(Collection entries)
--------------------------------

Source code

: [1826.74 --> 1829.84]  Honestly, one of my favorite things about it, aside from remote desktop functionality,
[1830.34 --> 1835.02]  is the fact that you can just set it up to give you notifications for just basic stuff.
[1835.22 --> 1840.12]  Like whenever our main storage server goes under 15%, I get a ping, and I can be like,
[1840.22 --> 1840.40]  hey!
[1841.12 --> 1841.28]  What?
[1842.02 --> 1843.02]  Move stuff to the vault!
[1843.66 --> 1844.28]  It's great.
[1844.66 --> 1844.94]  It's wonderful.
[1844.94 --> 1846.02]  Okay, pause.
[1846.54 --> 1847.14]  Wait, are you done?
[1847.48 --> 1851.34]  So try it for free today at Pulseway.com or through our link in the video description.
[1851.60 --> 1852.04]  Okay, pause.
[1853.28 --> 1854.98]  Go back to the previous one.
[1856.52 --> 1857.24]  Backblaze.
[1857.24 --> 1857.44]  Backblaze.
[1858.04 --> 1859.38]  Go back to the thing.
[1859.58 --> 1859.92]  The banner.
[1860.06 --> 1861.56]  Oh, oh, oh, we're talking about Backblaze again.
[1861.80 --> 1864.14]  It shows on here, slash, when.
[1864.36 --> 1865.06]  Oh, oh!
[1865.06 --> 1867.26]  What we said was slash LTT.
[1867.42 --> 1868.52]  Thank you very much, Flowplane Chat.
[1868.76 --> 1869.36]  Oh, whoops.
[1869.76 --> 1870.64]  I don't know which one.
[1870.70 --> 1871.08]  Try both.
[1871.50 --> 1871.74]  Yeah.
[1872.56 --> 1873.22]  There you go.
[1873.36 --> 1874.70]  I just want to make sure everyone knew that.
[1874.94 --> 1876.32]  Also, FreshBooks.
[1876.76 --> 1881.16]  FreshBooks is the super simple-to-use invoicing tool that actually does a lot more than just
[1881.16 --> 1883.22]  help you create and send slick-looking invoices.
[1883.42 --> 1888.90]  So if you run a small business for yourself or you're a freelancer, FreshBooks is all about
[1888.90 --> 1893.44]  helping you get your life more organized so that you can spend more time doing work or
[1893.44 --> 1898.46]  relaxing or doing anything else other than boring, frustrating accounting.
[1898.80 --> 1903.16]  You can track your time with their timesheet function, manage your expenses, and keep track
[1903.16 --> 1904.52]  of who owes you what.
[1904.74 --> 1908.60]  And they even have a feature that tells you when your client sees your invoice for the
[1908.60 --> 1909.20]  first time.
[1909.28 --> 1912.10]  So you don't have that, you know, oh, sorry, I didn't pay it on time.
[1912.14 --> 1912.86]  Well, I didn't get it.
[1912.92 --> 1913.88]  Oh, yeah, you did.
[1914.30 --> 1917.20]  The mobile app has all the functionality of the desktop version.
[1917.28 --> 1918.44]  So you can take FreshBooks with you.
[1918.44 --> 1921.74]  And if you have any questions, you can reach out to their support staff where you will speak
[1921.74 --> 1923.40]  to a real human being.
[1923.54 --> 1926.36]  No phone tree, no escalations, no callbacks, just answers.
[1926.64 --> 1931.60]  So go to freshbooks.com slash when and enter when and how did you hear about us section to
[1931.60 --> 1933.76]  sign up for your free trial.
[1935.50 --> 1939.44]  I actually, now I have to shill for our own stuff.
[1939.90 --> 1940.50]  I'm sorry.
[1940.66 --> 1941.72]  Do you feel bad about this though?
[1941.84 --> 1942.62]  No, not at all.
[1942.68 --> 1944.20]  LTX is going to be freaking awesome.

--------------------------------

• TRY IT
Rewrite the lines starting at the one that contains "[1826.74 --> 1829.84]" and ending at the one that contains "[1846.54 --> 1847.14]", changing "storage server" to "file server" and keeping everything else the same.

• RESPONSE BOX
: [1826.74 --> 1829.84]  Honestly, one of my favorite things about it, aside from remote desktop functionality,
[1830.34 --> 1835.02]  is the fact that you can just set it up to give you notifications for just basic stuff.
[1835.22 --> 1840.12]  Like whenever our main file server goes under 15%, I get a ping, and I can be like,
[1840.22 --> 1840.40]  hey!
[1841.12 --> 1841.28]  What?
[1842.02 --> 1843.02]  Move stuff to the vault!
[1843.66 --> 1844.28]  It's great.
[1844.66 --> 1844.94]  It's wonderful.
[1844.94 --> 1846.02]  Okay, pause.
[1846.54 --> 1847.14]  Wait, are you done?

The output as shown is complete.